所给文本

⟨

【HBase基础教程】7、HBase之读取HBase数据写入HDFS

本blog介绍如何读取Hbase中的数据并写入到HDFS分布式文件系统中。读取数据比较简单,我们借用上一篇【HBase基础教程】6、HBase之读取MapReduce数据写入HBase的hbase数据输出wordcount表作为本篇数据源的输入,编写Mapper函数,读取wordcount表中的数据填充到< key,value>,通过Reduce函数直接输出得到的结果即可。

开发环境


硬件环境:Centos 6.5 服务器4台(一台为Master节点,三台为Slave节点)
软件环境:Java 1.7.0_45、Eclipse Juno Service Release 2、hadoop-1.2.1、hbase-0.94.20。

1、 输入与输出


1)输入数据源:

上一篇【HBase基础教程】6、HBase之读取MapReduce数据写入HBase实现了读取MapReduce数据写入到Hbase表wordcount中,在本篇blog中,我们将wordcount表作为输入数据源。

2)输出目标:

HDFS分布式文件系统中的文件。

2、 Mapper函数实现


WordCountHbaseReaderMapper类继承了TableMapper< Text,Text>抽象类,TableMapper类专门用于完成MapReduce中Map过程与Hbase表之间的操作。此时的map(ImmutableBytesWritable key,Result value,Context context)方法,第一个参数key为Hbase表的rowkey主键,第二个参数value为key主键对应的记录集合,此处的map核心实现是遍历key主键对应的记录集合value,将其组合成一条记录通过contentx.write(key,value)填充到< key,value>键值对中。
详细源码请参考:WordCountHbaseReader\src\com\zonesion\hbase\WordCountHbaseReader.java

public static class WordCountHbaseReaderMapper extends 
    TableMapper{

    @Override
    protected void map(ImmutableBytesWritable key,Result value,Context context)

⟩

你的任务
a. 根据这篇HBase读取数据的教程,用一到三句话说明WordCountHbaseReaderMapper类为什么要继承TableMapper抽象类。
b. 这篇HBase读取数据的教程使用的hbase是哪个版本?
c. 请从这篇HBase读取数据写入HDFS的教程停下的地方接着往下写。
后面的列表与这项工作无关。

所给列表
⟨

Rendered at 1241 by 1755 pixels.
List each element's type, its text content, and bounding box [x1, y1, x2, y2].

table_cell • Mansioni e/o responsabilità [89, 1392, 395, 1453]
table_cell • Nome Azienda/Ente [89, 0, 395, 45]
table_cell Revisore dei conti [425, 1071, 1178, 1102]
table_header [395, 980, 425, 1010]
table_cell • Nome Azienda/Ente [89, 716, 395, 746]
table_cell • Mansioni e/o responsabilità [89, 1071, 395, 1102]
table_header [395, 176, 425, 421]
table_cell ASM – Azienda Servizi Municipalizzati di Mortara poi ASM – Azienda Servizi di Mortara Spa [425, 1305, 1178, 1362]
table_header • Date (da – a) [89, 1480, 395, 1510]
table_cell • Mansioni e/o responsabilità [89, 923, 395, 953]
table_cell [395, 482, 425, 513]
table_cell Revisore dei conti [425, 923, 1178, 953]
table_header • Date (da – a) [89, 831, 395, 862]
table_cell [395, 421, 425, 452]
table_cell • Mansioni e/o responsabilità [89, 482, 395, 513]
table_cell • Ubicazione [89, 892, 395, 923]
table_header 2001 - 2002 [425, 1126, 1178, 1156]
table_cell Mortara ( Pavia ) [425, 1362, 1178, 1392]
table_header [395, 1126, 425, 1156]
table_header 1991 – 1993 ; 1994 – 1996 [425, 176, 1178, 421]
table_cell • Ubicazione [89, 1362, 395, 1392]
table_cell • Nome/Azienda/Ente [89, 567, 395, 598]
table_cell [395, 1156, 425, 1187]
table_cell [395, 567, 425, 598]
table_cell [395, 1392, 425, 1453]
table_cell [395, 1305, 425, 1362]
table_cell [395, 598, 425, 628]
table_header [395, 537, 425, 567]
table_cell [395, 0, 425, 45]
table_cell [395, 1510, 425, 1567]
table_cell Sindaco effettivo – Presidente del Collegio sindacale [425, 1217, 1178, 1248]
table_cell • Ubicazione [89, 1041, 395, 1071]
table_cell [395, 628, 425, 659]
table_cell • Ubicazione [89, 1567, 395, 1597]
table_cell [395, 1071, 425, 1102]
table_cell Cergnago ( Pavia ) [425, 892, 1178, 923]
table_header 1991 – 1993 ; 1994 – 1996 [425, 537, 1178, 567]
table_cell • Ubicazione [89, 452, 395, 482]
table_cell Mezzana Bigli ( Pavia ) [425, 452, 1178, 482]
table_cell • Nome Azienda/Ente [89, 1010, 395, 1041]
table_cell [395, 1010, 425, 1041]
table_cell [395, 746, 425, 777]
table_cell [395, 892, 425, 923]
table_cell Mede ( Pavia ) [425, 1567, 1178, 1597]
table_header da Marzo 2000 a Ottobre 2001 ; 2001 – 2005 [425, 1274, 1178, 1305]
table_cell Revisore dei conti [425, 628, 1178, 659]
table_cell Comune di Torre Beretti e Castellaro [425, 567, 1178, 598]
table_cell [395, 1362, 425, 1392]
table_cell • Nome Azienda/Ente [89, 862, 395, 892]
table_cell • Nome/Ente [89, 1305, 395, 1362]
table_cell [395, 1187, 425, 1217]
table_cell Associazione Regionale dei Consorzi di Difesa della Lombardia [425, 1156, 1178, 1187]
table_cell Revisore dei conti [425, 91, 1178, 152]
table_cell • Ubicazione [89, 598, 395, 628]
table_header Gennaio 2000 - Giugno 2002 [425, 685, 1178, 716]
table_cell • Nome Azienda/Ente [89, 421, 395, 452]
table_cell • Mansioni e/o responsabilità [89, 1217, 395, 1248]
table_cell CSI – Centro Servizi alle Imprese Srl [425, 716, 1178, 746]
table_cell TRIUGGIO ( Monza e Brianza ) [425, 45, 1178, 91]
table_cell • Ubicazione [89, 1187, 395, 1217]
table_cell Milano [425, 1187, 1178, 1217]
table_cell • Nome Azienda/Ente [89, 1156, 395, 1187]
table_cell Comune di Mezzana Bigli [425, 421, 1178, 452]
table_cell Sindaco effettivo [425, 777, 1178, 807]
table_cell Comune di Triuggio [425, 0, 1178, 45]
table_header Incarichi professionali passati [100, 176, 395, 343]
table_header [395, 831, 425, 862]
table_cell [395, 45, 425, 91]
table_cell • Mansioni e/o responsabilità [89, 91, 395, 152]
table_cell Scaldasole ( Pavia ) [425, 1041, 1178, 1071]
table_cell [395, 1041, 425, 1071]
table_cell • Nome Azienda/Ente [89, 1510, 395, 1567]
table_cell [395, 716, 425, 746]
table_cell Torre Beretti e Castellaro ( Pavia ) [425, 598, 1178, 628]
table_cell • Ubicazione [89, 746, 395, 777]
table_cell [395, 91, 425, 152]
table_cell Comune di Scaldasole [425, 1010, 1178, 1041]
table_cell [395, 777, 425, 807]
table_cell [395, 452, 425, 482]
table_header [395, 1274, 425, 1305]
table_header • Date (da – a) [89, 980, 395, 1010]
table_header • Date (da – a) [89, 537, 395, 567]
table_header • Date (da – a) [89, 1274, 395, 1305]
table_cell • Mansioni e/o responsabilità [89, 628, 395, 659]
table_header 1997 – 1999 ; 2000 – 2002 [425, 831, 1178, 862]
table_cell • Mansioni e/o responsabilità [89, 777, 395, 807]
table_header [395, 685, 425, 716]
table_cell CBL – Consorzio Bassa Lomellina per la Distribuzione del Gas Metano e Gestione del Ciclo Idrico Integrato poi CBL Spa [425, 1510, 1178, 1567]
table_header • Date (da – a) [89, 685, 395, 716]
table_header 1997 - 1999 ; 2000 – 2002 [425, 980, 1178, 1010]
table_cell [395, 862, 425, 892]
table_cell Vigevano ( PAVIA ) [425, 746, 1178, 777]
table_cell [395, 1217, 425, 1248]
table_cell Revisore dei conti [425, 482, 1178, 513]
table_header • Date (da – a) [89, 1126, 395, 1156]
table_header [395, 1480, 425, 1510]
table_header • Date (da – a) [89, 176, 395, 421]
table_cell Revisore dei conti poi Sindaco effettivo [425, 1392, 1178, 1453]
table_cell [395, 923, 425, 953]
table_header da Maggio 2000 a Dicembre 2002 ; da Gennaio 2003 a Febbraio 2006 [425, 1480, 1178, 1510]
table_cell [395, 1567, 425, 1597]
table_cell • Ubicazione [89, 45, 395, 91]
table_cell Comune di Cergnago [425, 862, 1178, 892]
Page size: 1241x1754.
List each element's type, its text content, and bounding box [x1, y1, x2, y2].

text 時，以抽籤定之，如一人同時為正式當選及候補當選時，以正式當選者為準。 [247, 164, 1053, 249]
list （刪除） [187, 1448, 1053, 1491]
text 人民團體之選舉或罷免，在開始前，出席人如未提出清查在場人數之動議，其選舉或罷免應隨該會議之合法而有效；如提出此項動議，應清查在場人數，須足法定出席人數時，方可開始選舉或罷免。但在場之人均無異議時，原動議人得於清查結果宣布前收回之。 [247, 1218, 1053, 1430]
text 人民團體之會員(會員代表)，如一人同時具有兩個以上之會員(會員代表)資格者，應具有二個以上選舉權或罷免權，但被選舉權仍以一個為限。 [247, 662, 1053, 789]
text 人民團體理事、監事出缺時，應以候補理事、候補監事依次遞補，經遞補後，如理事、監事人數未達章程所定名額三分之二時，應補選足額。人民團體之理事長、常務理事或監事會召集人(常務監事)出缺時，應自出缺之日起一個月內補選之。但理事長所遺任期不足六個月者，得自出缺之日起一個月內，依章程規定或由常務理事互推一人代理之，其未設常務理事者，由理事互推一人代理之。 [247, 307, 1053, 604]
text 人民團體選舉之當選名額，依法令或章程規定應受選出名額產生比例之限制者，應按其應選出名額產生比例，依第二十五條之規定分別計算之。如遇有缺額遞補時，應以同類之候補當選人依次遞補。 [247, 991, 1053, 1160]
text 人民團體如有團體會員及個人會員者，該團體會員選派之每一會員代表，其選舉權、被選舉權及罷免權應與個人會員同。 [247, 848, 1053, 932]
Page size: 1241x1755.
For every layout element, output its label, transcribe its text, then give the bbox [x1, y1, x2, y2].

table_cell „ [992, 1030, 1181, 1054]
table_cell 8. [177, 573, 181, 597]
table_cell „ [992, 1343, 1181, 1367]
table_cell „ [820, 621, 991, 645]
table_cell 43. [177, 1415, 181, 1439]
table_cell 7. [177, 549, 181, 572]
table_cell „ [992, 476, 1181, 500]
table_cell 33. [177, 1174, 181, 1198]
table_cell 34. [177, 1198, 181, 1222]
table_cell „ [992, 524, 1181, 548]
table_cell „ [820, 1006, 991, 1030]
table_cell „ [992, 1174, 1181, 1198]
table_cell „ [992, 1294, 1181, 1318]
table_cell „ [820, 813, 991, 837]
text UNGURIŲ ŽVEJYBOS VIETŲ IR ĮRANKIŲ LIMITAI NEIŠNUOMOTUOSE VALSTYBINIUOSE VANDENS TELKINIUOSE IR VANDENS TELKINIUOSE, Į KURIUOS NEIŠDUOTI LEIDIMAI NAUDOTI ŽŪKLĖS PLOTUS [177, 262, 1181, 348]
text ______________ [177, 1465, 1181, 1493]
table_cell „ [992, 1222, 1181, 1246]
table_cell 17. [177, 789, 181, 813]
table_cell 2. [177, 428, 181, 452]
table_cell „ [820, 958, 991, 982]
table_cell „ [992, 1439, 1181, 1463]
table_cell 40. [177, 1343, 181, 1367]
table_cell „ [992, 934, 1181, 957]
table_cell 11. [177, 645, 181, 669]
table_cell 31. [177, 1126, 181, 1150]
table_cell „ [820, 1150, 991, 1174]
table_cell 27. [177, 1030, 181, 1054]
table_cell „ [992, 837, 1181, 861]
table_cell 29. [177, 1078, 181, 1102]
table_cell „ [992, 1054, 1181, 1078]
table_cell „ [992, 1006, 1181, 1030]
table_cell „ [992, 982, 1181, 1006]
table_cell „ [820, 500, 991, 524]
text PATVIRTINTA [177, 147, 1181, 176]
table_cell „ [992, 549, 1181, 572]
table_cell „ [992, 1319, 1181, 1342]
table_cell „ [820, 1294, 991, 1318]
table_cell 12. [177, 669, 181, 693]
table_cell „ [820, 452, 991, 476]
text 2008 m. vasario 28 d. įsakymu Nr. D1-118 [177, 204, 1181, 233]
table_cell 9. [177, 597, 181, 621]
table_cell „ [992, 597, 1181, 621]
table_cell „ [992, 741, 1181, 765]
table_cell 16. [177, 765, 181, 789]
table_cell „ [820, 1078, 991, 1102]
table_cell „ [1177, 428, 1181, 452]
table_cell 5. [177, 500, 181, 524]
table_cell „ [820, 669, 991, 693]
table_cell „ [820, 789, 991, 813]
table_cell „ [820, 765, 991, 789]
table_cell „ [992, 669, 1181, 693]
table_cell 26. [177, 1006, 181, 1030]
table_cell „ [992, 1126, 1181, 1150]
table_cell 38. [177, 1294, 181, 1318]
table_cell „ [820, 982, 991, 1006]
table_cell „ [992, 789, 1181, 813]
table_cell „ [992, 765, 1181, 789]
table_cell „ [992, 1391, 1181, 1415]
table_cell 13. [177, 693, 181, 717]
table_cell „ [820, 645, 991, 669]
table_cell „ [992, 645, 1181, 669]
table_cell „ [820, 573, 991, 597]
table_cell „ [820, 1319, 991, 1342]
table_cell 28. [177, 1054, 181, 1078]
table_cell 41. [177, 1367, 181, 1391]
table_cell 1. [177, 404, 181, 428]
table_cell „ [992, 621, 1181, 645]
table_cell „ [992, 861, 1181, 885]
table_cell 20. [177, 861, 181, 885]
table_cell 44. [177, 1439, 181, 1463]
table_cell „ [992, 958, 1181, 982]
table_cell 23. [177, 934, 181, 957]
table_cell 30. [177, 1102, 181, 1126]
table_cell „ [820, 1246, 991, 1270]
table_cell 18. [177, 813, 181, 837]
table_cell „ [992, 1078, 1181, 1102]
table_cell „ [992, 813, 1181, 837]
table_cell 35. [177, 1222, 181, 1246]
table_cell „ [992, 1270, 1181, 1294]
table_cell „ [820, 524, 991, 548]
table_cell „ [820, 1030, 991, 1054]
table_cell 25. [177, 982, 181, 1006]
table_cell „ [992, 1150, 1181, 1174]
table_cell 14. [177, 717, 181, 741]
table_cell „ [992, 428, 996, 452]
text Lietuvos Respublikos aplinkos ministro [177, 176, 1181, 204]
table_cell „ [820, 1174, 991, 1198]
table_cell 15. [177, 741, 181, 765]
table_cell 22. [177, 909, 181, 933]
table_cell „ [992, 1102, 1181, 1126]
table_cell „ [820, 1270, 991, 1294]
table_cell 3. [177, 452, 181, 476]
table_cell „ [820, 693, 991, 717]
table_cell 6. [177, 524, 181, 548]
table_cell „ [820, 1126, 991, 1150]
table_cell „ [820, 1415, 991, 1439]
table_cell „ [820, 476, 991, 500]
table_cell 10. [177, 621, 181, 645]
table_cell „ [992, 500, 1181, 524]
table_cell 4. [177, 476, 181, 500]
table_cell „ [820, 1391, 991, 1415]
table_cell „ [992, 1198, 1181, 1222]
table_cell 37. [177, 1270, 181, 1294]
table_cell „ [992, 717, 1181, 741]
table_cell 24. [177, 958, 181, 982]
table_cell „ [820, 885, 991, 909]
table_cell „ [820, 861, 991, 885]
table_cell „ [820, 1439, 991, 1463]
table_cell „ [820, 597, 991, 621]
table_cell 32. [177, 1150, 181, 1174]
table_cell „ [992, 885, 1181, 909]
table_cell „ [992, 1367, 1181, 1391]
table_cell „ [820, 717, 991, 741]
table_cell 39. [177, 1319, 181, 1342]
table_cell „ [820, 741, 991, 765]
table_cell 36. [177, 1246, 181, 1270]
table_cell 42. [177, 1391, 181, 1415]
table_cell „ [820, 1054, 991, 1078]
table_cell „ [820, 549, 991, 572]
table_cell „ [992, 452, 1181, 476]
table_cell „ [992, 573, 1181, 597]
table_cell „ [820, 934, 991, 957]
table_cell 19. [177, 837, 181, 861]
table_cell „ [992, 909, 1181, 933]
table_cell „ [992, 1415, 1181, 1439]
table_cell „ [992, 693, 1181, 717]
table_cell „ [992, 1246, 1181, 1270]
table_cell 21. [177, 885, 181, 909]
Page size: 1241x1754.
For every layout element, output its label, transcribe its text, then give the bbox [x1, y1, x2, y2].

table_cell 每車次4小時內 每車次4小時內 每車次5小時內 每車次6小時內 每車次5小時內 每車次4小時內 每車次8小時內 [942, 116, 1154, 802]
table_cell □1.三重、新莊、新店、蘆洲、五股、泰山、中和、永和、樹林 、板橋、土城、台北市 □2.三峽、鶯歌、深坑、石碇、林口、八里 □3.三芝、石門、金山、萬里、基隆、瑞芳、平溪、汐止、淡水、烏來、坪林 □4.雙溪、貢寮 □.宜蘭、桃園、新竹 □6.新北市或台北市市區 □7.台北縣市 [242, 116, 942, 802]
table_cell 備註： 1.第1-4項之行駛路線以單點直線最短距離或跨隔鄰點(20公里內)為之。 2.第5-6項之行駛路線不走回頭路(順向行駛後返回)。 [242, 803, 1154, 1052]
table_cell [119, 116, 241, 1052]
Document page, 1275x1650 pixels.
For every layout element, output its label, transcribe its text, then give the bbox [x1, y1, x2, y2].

⟩

任务结果
a. 因为TableMapper类专门用于完成MapReduce中Map过程与Hbase表之间的操作。继承它之后,map方法的第一个参数key就是Hbase表的rowkey主键,第二个参数value是该主键对应的记录集合。

b. hbase-0.94.20。

c.
            throws IOException, InterruptedException {
        StringBuffer sb = new StringBuffer("");
        for(Entry entry:value.getFamilyMap("content".getBytes()).entrySet()){
            String str =  new String(entry.getValue());
            //将字节数组转换为String类型
            if(str != null){
                sb.append(new String(entry.getKey()));
                sb.append(":");
                sb.append(str);
            }
            context.write(new Text(key.get()), new Text(new String(sb)));
        }
    }
}

3、 Reducer函数实现


此处的WordCountHbaseReaderReduce实现了直接输出Map输出的< key,value>键值对,没有对其做任何处理。详细源码请参考:WordCountHbaseReader\src\com\zonesion\hbase\WordCountHbaseReader.java

public static class WordCountHbaseReaderReduce extends Reducer{
    private Text result = new Text();
    @Override
    protected void reduce(Text key, Iterable values,Context context)
            throws IOException, InterruptedException {
        for(Text val:values){
            result.set(val);
            context.write(key, result);
        }
    }
}

4、 驱动函数实现


与WordCount的驱动类不同,在Job配置的时候没有配置job.setMapperClass(),而是用以下方法执行Mapper类: TableMapReduceUtil.initTableMapperJob(tablename,scan,WordCountHbaseReaderMapper.class, Text.class, Text.class, job);
该方法指明了在执行job的Map过程时,数据输入源是hbase的tablename表,通过扫描读入对象scan对表进行全表扫描,为Map过程提供数据源输入,通过WordCountHbaseReaderMapper.class执行Map过程,Map过程的输出key/value类型是 Text.class与Text.class,最后一个参数是作业对象。特别注意:这里声明的是一个最简单的扫描读入对象scan,进行表扫描读取数据,其中scan可以配置参数,这里为了例子简单不再详述,用户可自行尝试。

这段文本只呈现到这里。